_YOUR ASSIGNMENT_
Begin at the first line below and copy each line exactly, ending with the line where "was stained to" appears.

▼▼▼

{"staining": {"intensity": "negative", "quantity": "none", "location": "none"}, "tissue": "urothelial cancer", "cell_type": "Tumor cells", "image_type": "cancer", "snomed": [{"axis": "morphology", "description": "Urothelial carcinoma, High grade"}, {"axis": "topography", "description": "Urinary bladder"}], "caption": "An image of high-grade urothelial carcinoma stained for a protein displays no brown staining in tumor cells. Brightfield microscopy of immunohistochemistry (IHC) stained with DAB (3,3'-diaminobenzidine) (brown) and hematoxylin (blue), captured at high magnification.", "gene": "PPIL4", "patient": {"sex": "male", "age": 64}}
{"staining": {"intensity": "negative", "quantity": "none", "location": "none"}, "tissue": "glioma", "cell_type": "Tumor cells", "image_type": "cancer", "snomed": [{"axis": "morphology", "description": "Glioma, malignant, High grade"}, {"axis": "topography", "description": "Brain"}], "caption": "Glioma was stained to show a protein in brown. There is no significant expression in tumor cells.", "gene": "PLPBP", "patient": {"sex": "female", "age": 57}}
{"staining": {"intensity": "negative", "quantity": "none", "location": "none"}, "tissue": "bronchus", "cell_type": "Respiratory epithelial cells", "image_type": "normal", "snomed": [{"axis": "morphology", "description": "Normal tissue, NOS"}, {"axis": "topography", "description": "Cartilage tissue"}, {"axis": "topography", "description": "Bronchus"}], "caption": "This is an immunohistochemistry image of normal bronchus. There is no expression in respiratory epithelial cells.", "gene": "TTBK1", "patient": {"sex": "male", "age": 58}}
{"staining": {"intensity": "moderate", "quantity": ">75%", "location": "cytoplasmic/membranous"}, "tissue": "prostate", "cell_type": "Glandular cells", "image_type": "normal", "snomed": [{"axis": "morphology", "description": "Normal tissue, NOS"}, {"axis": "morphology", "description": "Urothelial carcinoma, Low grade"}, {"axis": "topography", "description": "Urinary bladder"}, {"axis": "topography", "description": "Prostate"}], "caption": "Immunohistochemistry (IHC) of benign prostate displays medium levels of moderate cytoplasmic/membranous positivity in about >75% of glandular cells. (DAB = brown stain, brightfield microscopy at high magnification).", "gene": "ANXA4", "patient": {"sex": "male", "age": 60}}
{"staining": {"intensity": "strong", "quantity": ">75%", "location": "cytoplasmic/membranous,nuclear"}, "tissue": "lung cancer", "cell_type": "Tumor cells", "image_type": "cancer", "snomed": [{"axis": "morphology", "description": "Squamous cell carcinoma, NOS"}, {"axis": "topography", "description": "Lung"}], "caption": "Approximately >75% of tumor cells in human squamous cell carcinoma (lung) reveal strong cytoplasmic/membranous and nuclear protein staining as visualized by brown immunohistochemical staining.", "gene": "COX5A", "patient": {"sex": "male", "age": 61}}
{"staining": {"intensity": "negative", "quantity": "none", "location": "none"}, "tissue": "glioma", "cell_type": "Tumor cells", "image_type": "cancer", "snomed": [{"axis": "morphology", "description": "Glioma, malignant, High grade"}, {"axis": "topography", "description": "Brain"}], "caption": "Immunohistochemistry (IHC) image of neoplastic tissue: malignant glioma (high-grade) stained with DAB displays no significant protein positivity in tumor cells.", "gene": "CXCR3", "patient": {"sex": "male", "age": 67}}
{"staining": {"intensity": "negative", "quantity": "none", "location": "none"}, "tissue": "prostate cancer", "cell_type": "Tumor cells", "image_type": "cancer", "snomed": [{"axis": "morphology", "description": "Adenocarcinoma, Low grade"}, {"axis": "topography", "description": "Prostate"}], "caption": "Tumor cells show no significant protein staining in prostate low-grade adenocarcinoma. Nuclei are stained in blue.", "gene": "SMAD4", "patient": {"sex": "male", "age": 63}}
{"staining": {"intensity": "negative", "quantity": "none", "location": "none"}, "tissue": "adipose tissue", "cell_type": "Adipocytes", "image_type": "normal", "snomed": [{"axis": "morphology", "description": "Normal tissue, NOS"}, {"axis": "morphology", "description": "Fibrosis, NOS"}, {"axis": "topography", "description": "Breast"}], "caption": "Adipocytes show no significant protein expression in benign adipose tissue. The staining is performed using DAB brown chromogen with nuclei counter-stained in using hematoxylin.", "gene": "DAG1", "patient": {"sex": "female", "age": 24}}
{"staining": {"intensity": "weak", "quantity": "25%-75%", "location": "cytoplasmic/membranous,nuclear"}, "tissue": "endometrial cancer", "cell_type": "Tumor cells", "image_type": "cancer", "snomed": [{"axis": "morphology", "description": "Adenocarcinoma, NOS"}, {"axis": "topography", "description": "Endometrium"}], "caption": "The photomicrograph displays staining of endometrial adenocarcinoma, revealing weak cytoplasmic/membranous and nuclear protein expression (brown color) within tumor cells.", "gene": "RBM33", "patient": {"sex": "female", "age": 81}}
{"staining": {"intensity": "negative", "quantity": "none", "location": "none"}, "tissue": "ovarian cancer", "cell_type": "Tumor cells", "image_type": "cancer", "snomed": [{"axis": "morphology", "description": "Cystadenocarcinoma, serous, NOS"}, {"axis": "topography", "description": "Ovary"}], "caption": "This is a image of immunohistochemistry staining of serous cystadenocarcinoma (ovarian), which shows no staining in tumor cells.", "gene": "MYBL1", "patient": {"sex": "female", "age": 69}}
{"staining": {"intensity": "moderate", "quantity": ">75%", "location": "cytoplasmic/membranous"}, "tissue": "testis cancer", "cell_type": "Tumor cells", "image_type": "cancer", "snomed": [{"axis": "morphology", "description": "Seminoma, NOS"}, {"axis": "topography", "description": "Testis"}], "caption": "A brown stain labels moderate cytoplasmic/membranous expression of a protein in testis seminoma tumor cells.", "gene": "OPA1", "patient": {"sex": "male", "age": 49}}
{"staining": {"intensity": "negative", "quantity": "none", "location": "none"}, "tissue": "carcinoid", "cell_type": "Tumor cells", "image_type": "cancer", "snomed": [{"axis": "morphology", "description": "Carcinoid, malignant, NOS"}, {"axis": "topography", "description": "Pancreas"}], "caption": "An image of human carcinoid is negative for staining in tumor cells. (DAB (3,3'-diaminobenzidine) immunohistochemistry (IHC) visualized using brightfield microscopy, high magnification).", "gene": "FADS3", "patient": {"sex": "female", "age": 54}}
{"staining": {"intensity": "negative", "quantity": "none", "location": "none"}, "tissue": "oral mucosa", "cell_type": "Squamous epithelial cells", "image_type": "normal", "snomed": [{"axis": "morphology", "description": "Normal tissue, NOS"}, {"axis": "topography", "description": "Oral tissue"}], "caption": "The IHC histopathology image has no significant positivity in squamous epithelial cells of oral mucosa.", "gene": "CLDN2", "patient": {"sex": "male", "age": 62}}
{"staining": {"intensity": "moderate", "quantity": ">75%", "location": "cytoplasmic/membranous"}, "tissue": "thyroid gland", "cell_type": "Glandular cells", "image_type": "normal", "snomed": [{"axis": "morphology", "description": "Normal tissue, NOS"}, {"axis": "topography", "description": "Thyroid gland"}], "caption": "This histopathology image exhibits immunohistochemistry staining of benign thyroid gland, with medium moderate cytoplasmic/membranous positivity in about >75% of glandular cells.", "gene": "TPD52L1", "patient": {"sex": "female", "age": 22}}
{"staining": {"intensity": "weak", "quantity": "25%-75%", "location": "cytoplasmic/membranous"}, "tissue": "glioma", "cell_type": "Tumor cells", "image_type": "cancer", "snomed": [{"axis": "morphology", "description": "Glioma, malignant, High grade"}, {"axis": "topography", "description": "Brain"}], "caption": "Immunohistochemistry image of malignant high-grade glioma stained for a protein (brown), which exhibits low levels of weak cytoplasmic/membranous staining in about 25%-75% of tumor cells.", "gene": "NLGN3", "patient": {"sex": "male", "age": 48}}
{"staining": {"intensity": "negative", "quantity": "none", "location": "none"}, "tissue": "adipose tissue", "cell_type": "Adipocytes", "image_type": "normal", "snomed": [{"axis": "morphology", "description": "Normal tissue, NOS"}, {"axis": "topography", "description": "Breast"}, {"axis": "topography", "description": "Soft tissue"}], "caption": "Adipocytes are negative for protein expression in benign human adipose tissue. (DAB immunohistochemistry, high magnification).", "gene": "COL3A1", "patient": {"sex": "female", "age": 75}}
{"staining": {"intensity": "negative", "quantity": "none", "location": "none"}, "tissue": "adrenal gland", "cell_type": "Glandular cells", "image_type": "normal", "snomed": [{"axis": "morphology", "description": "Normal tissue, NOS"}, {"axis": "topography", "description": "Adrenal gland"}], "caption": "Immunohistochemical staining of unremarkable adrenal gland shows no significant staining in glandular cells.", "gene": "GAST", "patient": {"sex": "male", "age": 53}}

▲▲▲

_RESPONSE TO THIS EXERCISE_
{"staining": {"intensity": "negative", "quantity": "none", "location": "none"}, "tissue": "urothelial cancer", "cell_type": "Tumor cells", "image_type": "cancer", "snomed": [{"axis": "morphology", "description": "Urothelial carcinoma, High grade"}, {"axis": "topography", "description": "Urinary bladder"}], "caption": "An image of high-grade urothelial carcinoma stained for a protein displays no brown staining in tumor cells. Brightfield microscopy of immunohistochemistry (IHC) stained with DAB (3,3'-diaminobenzidine) (brown) and hematoxylin (blue), captured at high magnification.", "gene": "PPIL4", "patient": {"sex": "male", "age": 64}}
{"staining": {"intensity": "negative", "quantity": "none", "location": "none"}, "tissue": "glioma", "cell_type": "Tumor cells", "image_type": "cancer", "snomed": [{"axis": "morphology", "description": "Glioma, malignant, High grade"}, {"axis": "topography", "description": "Brain"}], "caption": "Glioma was stained to show a protein in brown. There is no significant expression in tumor cells.", "gene": "PLPBP", "patient": {"sex": "female", "age": 57}}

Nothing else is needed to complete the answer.